From: [identity profile] jlroberson.insanejournal.com
The point isn't condemnation. It's that the character was tested and gained depth, which is why GA is not an "icon" and all the better for it. He has a very particular personality and is very fallible. This was the story that marked that transition. The story arc overall is really about Ollie learning how arrogant he's been, and one could argue that all his spouting and preaching is really angry overcompensation for the loss of his fortune. (again, HAL'S the true liberal--he listens, he tries to make amends, he tries to understand the other side, tries to grow up; and really all his development occurs in the first chapter, within two pages) VERY few DC characters have been allowed to go through this much actual character development, because DC's often very much about a black and white cosmology of GOOD versus EVIL. Certainly at this point it still was. It's not about shades of grey, and this was one of the first times that concept made it in.

I'm not condemning either one. It's not a wrestling match. My view is that misses the point. The point is that an attempt here is made to deal with them as human beings. Consider that Roy was used, along with the other Titans, as a "audience-identification" character most of his history. But if you look at a Titans story from that time, they're still as much like your parents as Supes and Bats were. They lecture, they are not really part of the "scene", they share none of the same problems their audience might.

So they made that leap, with Roy. And it was a little less remote, patronizing, and hypocritical.

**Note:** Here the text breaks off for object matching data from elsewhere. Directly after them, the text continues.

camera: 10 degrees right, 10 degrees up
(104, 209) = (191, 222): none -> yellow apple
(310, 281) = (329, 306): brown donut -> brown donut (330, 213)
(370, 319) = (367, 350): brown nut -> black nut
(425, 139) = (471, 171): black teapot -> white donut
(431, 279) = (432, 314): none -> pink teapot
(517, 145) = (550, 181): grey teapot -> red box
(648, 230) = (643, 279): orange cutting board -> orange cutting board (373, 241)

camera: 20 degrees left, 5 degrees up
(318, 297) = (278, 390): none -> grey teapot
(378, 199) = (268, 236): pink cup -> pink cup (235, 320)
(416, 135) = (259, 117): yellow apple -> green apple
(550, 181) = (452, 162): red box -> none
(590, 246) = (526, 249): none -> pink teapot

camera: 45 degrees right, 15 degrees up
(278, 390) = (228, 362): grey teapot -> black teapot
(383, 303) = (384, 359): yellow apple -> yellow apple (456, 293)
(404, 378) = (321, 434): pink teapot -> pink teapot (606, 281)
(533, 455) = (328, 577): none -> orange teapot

Notice there's not really a reconciliation at the end: Roy sticks to his guns. The problem was not the heroin, that was a symptom. The real problem is still there, and the break between them remains. That's slightly more grown-up storytelling than you saw at DC at the time. But Marvel on the other hand would have been flexible enough to accommodate it.

Which makes me consider: we might not think twice if this were a Marvel story. The Spider-Man drug stories(which are really about pill abuse, though Harry does do LSD later) are unsurprising in retrospect: the context allowed for it. But also, those stories are, when you look at them, far more scare-stories than this. This has more compassion for the users, while in Spider-Man it's just more Harry being weak, and a lot more melodramatic, and vague(pills being the first cop-out). I mean, what "message" is being given there? Against pill abuse by rich kids? This at least deals with those who are impoverished or other reasons.
From: [identity profile] kali921.insanejournal.com
Uh...this comic was published in 1971. In the context of the time, it's not evil. It reflects one mainstream and frequent reaction to addiction, which is that addiction is a moral failing and people need to use willpower to tough it out.
From: [identity profile] uadlika.insanejournal.com
Grell's GA had his own moments of dickery, but never quite like this. I haven't read that much bronze/silver age GA to know for certain, but if Grell's GA is an OC then I thank him dearly for creating one of my favorite characters.

Date: 2009-07-13 05:00 am (UTC)
From: [identity profile] bluefall.insanejournal.com
At least Bruce or Clark never punched Cass or Kara for being addicted to drugs.

Given the Slade Juice Incident, any exoneration of Bruce here depends pretty strongly on whether you rank "abandonment and dismissal" above or below "punching."

Date: 2009-07-13 05:16 am (UTC)
From: [identity profile] scottyquick.insanejournal.com
Beechen doesn't count.

Date: 2009-07-13 07:54 am (UTC)

Date: 2009-07-13 10:59 am (UTC)
From: [identity profile] 01d55.insanejournal.com
Even without the Slade Juice incident, there's that stuff Dr. Death dosed her with.